Amateur analysis, yes, but I suspect there's some weight to it. Ultimately as a content provider, my goal is to create something that resonates extremely strongly with China's youth. I don't care if every single person in China pirates my content. I don't care in the slightest. Because if 500 million young Chinese people steal and watch my show religiously, I'm providing an incredible marketing platform for Coke and McDonalds to target China's rising youth.

Simon Pulman said...

And, I should add, the strength of Transmedia is that it allows young people - wherever they are - to carry that experience (and brand) with them across platforms, experiences and physical locations.

Simon said...

I like your vision. Well, not the unemployment-in-Spain part, but rather the Chinese-youth-vision.

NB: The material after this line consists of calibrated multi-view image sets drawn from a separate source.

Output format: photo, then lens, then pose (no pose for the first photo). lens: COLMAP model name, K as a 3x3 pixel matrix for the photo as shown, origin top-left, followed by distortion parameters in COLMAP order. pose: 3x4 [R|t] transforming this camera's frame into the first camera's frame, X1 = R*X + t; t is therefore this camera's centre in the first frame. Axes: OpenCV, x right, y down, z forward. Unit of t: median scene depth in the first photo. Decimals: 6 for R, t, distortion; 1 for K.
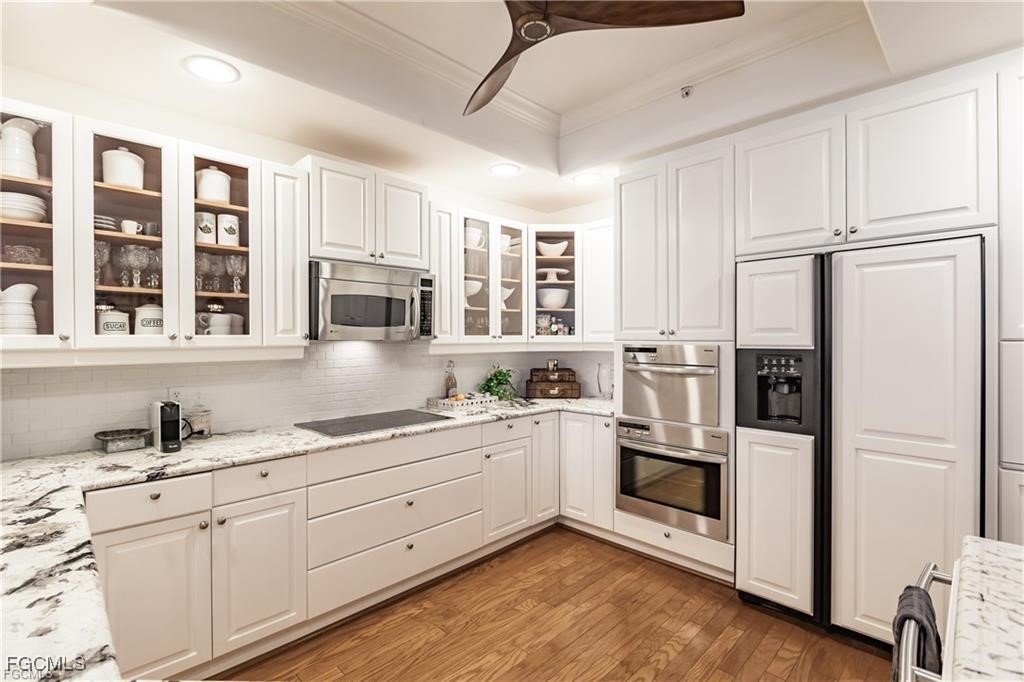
lens RADIAL K [[455.0, 0, 510.3], [0, 455.0, 340.3], [0, 0, 1]] dist [0.002418, 0.000367]
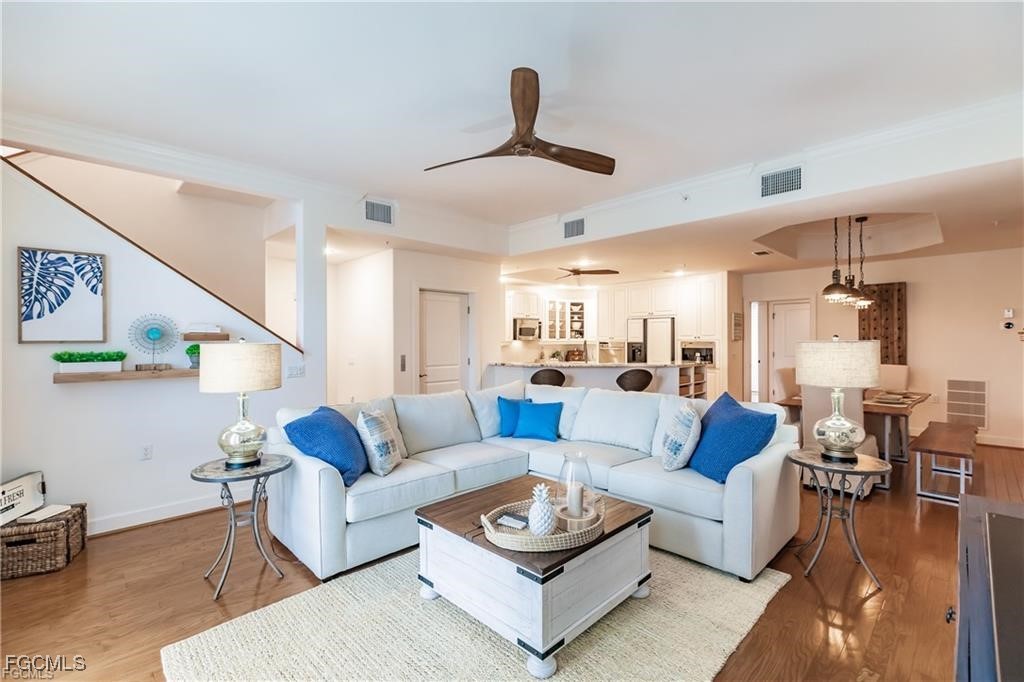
lens RADIAL K [[455.0, 0, 510.3], [0, 455.0, 340.3], [0, 0, 1]] dist [0.002418, 0.000367]
pose [[0.999970, 0.000225, -0.007735, -0.368343], [-0.000244, 0.999997, -0.002421, 0.008888], [0.007734, 0.002423, 0.999967, -2.295366]]
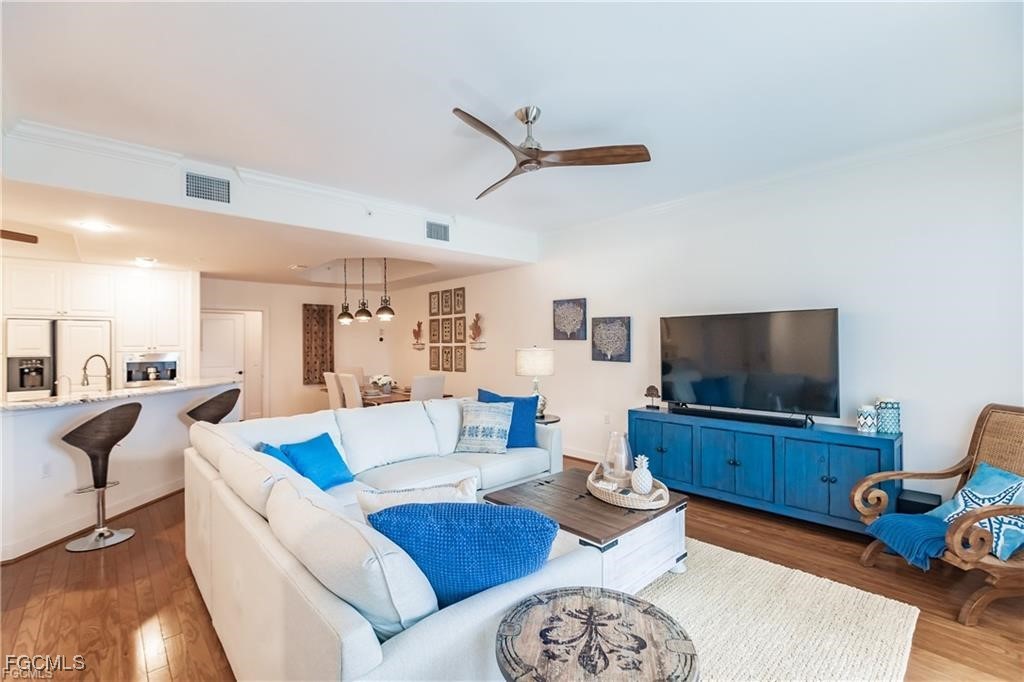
lens RADIAL K [[455.0, 0, 510.3], [0, 455.0, 340.3], [0, 0, 1]] dist [0.002418, 0.000367]
pose [[0.042730, 0.011224, 0.999024, -1.362918], [0.011790, 0.999862, -0.011737, -0.008025], [-0.999017, 0.012280, 0.042592, -1.296821]]
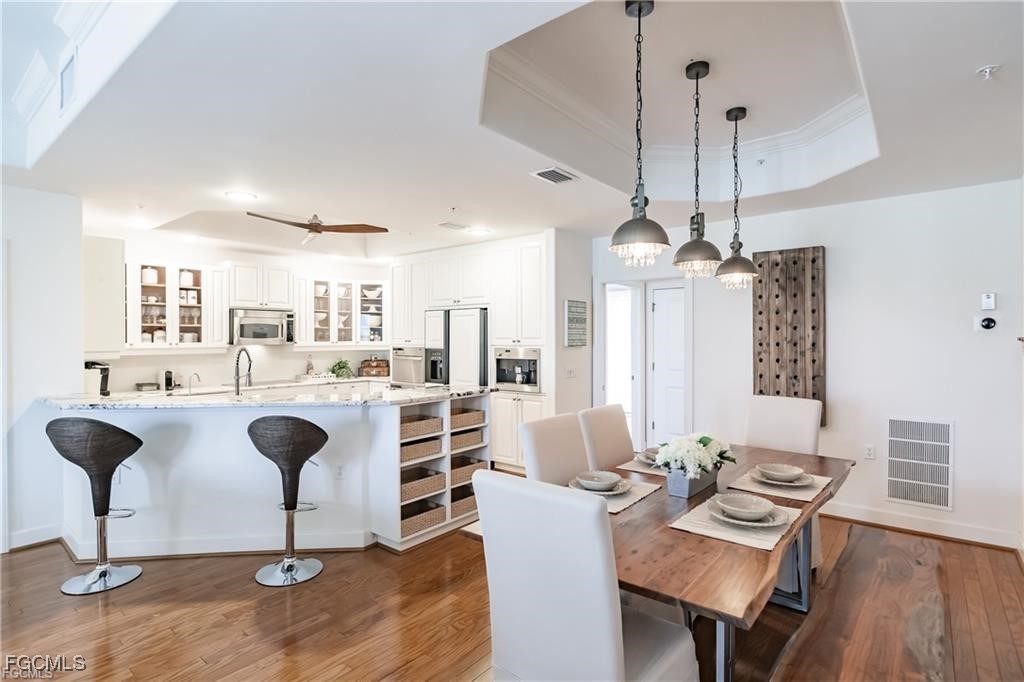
lens RADIAL K [[504.8, 0, 523.5], [0, 504.8, 339.0], [0, 0, 1]] dist [-0.000547, 0.000194]
pose [[0.993360, 0.001027, 0.115039, 0.577396], [-0.000888, 0.999999, -0.001258, -0.021887], [-0.115040, 0.001147, 0.993360, -1.328256]]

What I would like to see is a show - if we're continuing on your model with traditional tv vs new branded entertainment - where the integrated product placement was done in such a way that it could be replaced according to territory. I'm not talking about a 2 second shot of a wine bottle, which is a Turning Leaf Chardonnay in the US and a Torres Merlot in Spain, but rather something much more ingenious than that.

Shoot a scene with Kiefer Sutherland picking up a Samsung phone. Now re-shoot it, and have him pick up a Telefonica-branded Blackberry. Or just work with graphics.

Might be naive, but that could be one way of doing it...

On another note, you need some help with that Chinese venture, let me know :)

Simon Pulman said...

Yes, precisely. That is the goal - not merely with products but with entire scenes if possible. This is what we are working towards - specialized, localized content that is tailored to markets. Look at the success of Lost - a multi-cultural, multi-national, multi-lingual cast placed in a neutral location. People want to see their identity and values reflected on screen.

To expand that in a Transmedia context, my goal is to create content that enables this kind of cultural spinoff in a natural, logical way in the narrative. But we should probably continue this discussion in private because I'm getting into the realm of proprietary thinking here.

Unknown said...

Forgive my coming late to the party, but I'm just now discovering the Transmedia blogs that are out here in the ether :)

The integrated content you guys are thinking of can be done in a variety of ways. It's certainly not beyond the pale, it just requires forethought, and possibly additional budgeting (for some media it works better than others). If you're working with game content, it can be as relatively simple a matter as designing shaders that can use a variety of different brand images (so you key it to use image A if the game detects the user is using Spanish subtitles or image B if the game detects the Mandarin localization). It's trickier for video, simpler for web or text.

What I am not sure of is *why* it's not being done as of yet (or perhaps it is and we just havent seen it). Are there already clear business reasons in place (i.e. it just doesn't pay out) or is it resistance to change?

Simon said...

Hi Kimberly, welcome to the party - it is actually just getting started :)

A brief comment - I think it has a lot to do with having to fork out a bit more money for something that does not necessary give any proven return. Right now everything (or most things at least) need to be made as cheap as possible, so anything that'd add an extra cost would need to find extra funding somewhere else. This in turn would mean that the producers of the content would need to have all this thought out and figured out well in advance. Truth is, we're not really there yet.